New study finds marijuana can offer relief from chronic migraines and cluster headaches

Encouraging news for millions who suffer from chronic migraines and cluster headaches. A study making headlines in Europe finds chemicals in marijuana may offer relief to patients for whom no other treatment seems to work for long. As you can imagine the research is controversial. However, a local migraine expert says it may be the most credible study he's seen yet.

"That would be crazy-- so amazing. I know what it's like to suffer."

Sydney Kessel now knows what it's like to finally get a break from that debilitating migraine pain that left her bedridden in a dark room. She credits a last ditch trial study for a different medication as the reason she's able to now sit and socialize in the sunlight after working out while she's home from college.
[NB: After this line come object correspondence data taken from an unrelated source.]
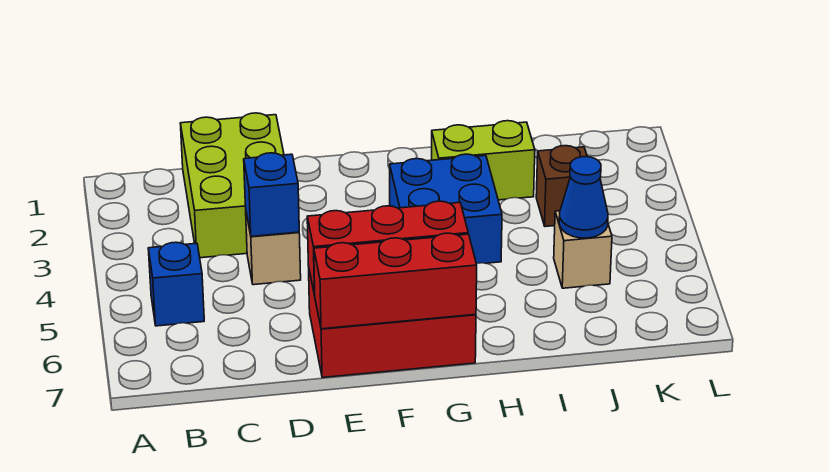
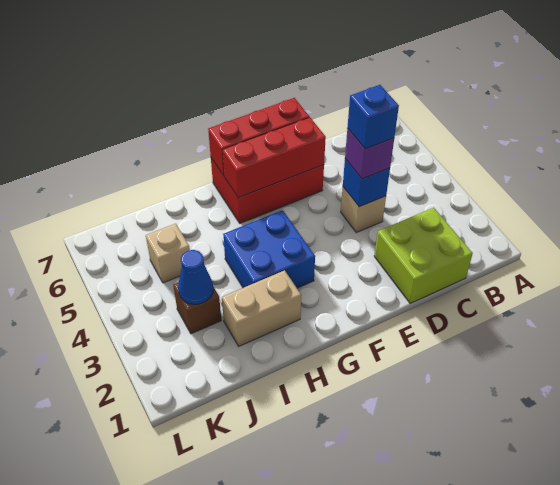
blue brick B5 level 1 -> blue brick D4 level 4
lime brick C1:D3 level 1 -> lime brick C1:D2 level 1
none -> purple brick D4 level 3
lime brick H2:I2 level 1 -> tan brick H2:I2 level 1
blue cone J5 level 2 -> blue cone J3 level 2

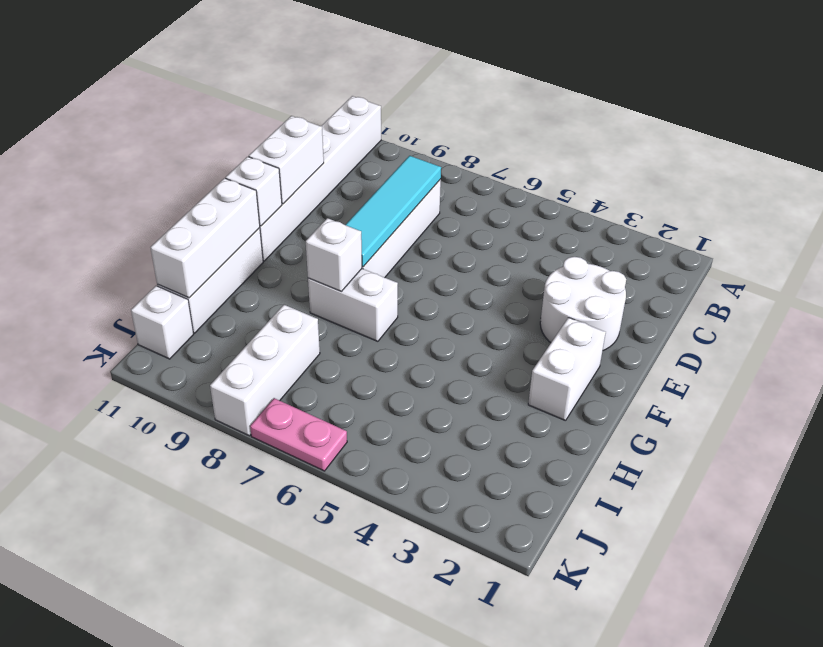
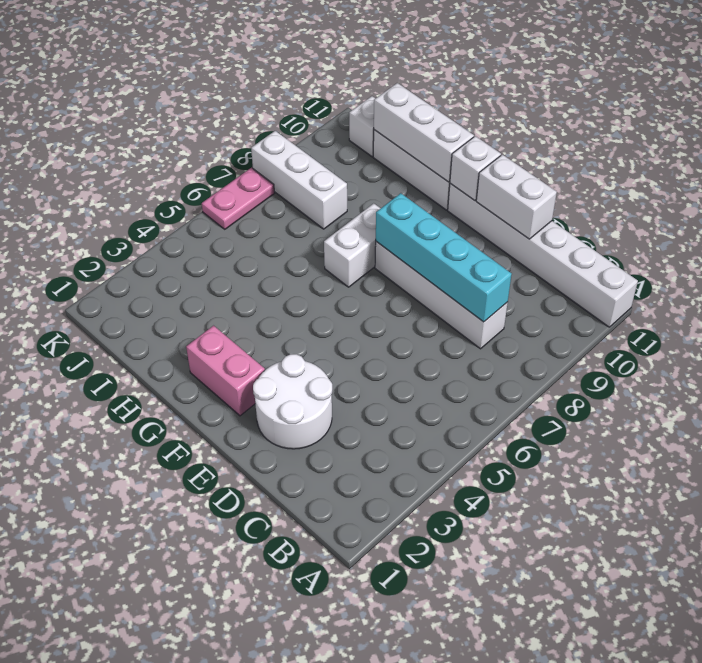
cyan tile C8:F8 level 2 -> cyan brick C8:F8 level 2
white brick F2:G2 level 1 -> pink brick F2:G2 level 1
white brick G8 level 2 -> none

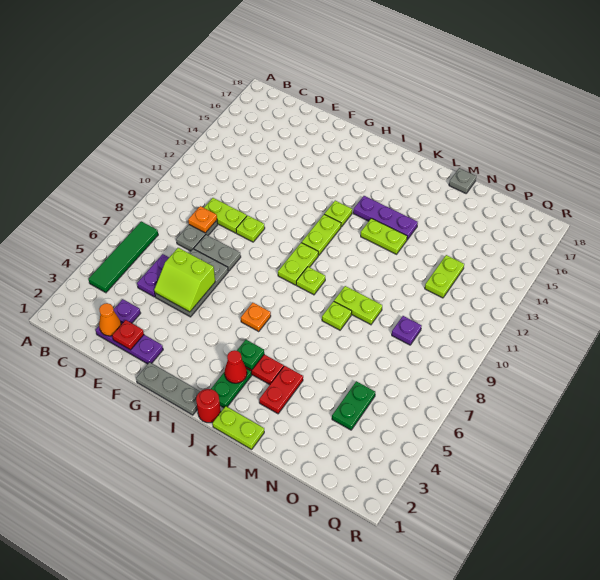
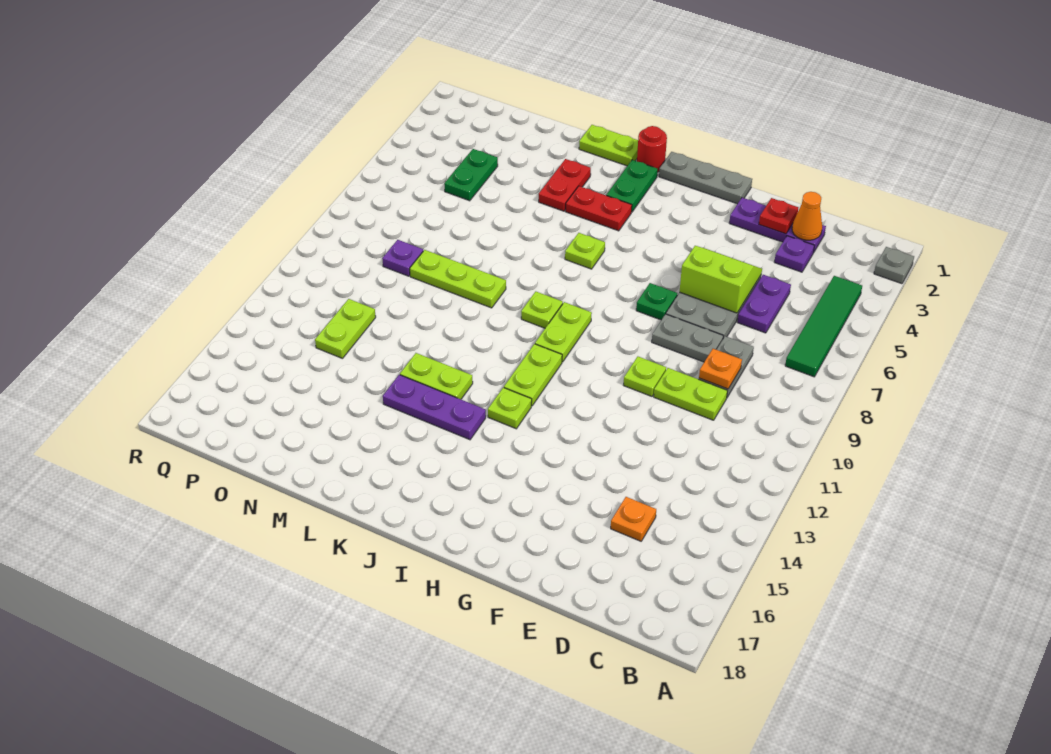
orange plate I6 level 1 -> orange plate D15 level 1
red cone J3 level 2 -> none
green plate J4 level 2 -> green plate G7 level 1
lime plate L8 level 1 -> lime plate J6 level 1
lime plate L9:M9 level 1 -> lime plate L9:N9 level 1
grey plate M18 level 1 -> grey plate A2 level 1

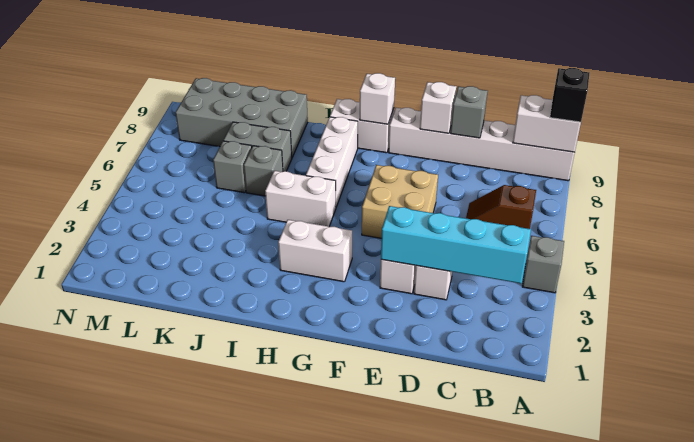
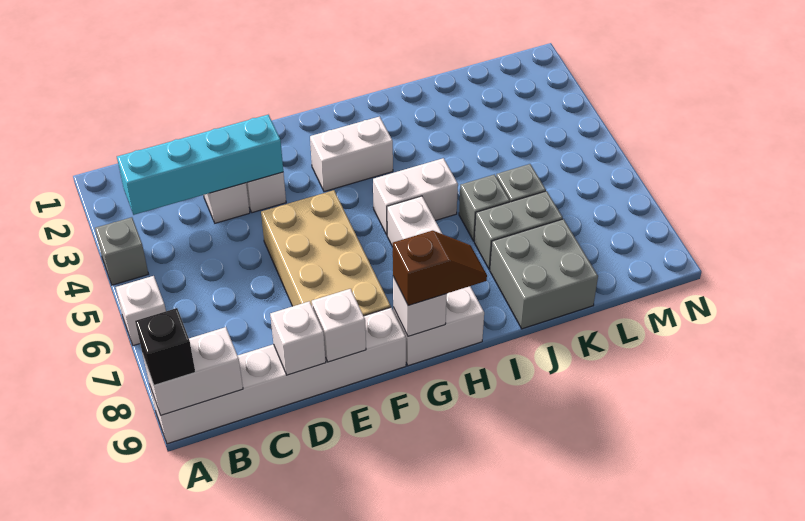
none -> white brick A6 level 1
brown slope B6:C6 level 1 top B -> brown slope G9:H9 level 3 top G
grey brick D9 level 2 -> white brick D9 level 2
tan brick E5:F6 level 1 -> tan brick E5:F8 level 1
grey brick J8:M9 level 1 -> grey brick J8:K9 level 1

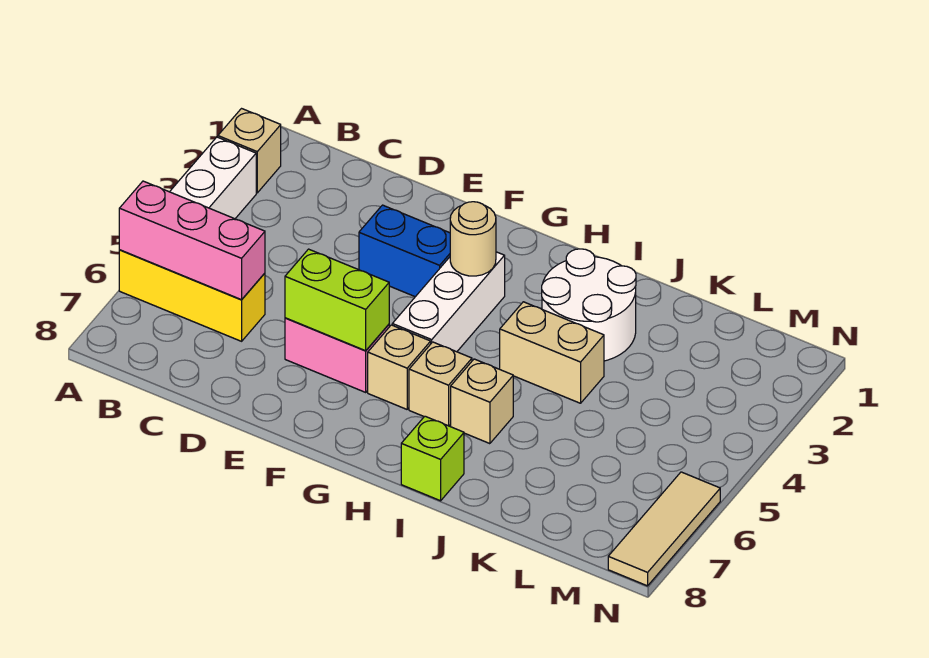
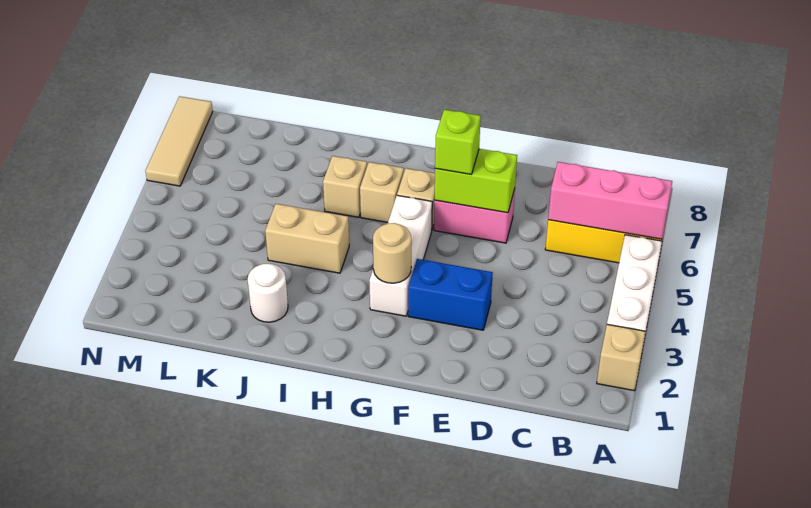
white round brick I2:J3 level 1 -> white round brick J2 level 1
lime brick I8 level 1 -> lime brick F6 level 3

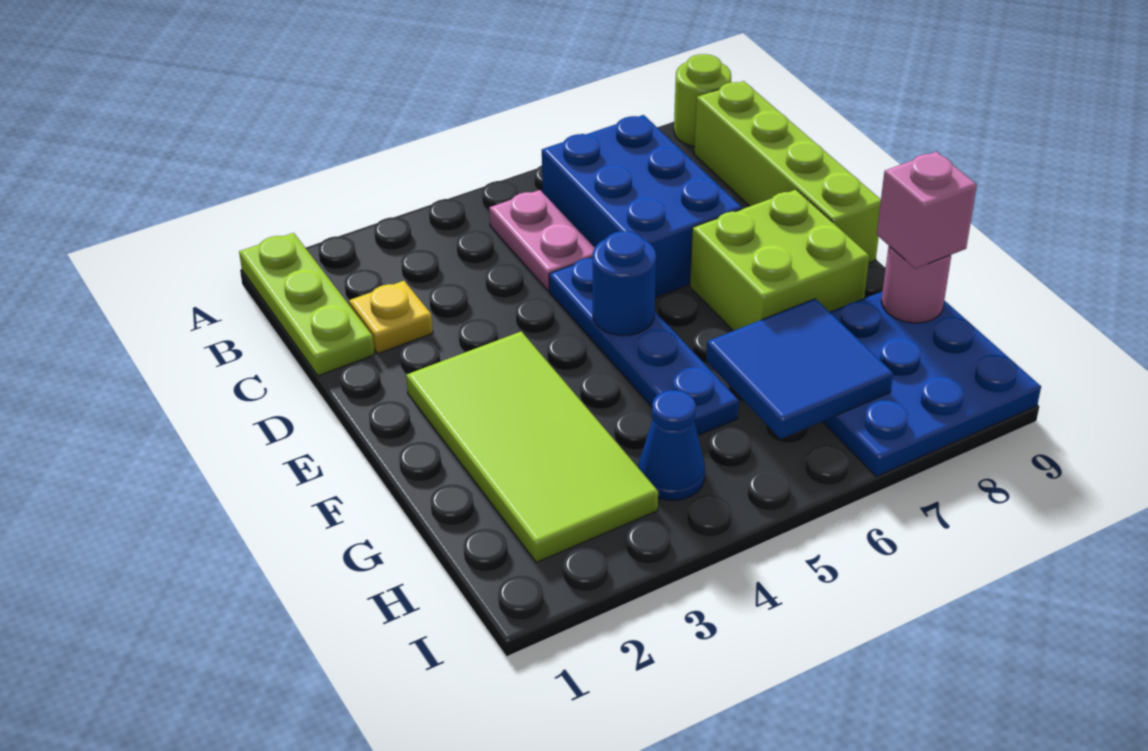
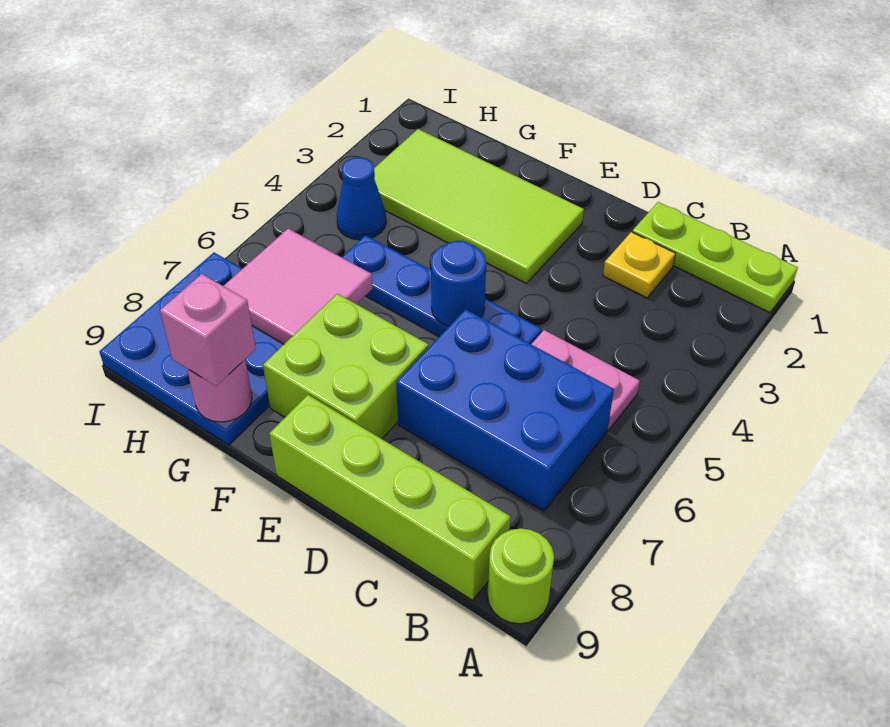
blue tile G6:H7 level 2 -> pink tile G6:H7 level 2

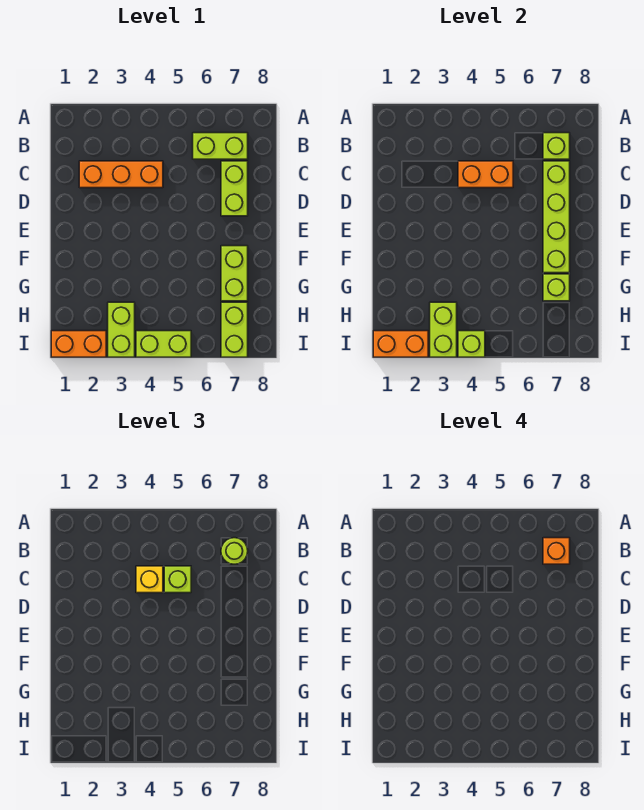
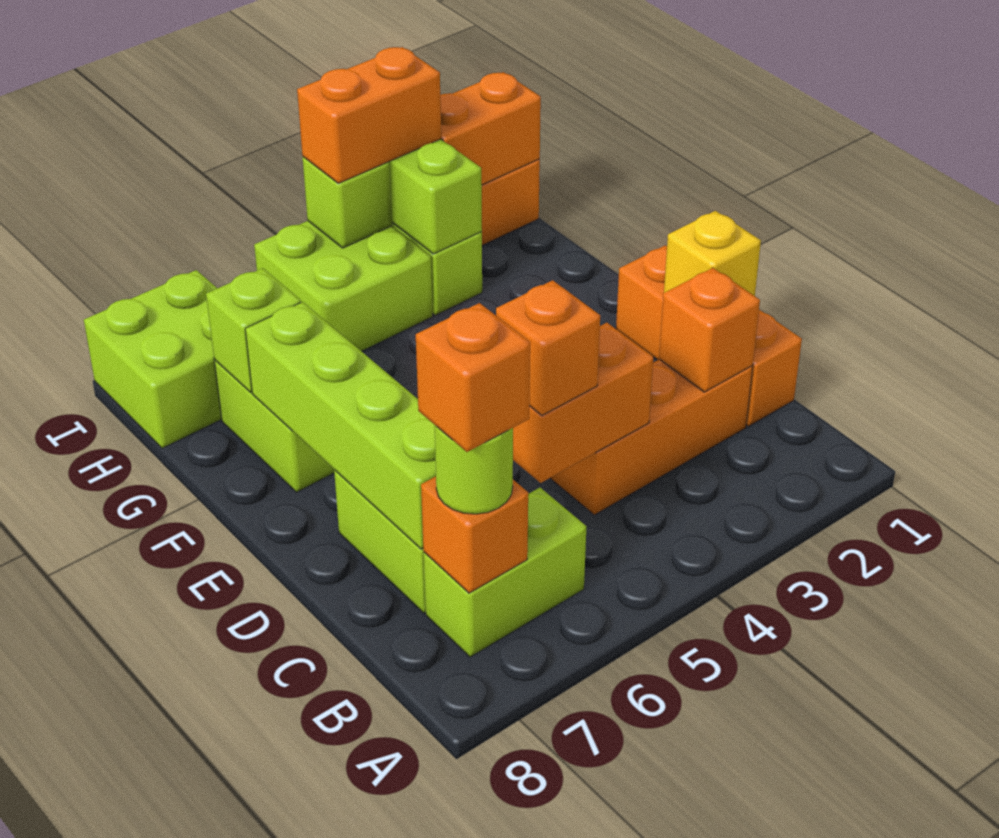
lime brick B7 level 2 -> orange brick B7 level 2
none -> orange brick C1:E1 level 1
none -> orange brick C2 level 2
yellow brick C4 level 3 -> yellow brick D1 level 2
lime brick C5 level 3 -> orange brick C5 level 3
lime brick H7:I7 level 1 -> lime brick H7:I8 level 1
none -> orange brick I3:I4 level 3
lime brick I4:I5 level 1 -> lime brick H4:I5 level 1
Sydney says if medical marijuana can spare somebody else her kind of misery.

"Why not? If they're in so much pain as I once was I was willing to try the most obscure treatments for my migraines. I was just so desperate. I just wanted something to work."

While it's still very complicated and a controversial science Neurologist Dr. William Young, director of Jefferson University Hospital's world famous headache center, says the new study out of Amsterdam looks to be the most promising one. It focuses on treating migraine and cluster headaches with chemicals found in marijuana like CBD and THC that affect brain and nerve receptors.

Is it safe and effective long-term? He says the U.S. is still years away figuring any of it out.